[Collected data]
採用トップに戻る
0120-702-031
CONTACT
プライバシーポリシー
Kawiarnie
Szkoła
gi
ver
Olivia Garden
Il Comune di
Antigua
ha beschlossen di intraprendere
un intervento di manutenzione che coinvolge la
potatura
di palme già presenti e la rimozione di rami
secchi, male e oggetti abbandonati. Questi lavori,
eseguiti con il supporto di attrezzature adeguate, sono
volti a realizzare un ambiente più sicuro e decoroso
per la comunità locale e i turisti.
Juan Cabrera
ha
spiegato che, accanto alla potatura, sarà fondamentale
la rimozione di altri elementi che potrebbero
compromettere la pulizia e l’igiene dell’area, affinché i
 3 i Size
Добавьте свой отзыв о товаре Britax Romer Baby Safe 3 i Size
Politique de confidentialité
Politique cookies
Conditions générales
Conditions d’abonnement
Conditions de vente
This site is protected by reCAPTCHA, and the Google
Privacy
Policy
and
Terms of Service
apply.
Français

...

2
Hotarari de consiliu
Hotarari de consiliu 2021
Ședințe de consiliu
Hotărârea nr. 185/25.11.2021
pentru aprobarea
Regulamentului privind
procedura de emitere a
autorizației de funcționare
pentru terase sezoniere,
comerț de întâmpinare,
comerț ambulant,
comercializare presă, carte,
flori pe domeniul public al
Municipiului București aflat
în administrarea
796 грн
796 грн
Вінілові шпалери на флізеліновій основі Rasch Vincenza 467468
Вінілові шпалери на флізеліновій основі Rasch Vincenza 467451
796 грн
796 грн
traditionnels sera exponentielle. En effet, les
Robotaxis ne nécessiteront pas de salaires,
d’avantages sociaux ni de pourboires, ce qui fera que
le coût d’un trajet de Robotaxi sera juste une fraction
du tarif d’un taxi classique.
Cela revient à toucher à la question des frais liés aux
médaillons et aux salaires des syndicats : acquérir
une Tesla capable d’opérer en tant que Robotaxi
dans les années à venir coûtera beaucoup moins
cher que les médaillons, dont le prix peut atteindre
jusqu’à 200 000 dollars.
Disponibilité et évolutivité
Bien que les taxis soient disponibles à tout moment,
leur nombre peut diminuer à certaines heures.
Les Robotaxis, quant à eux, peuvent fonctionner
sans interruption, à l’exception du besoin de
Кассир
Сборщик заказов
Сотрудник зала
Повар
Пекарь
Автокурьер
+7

* _TASK TO CARRY OUT_: What lines in the records above include the string "основі"? Copy each one.

* _ANSWER TO THE EXERCISE_:
Вінілові шпалери на флізеліновій основі Rasch Vincenza 467468
Вінілові шпалери на флізеліновій основі Rasch Vincenza 467451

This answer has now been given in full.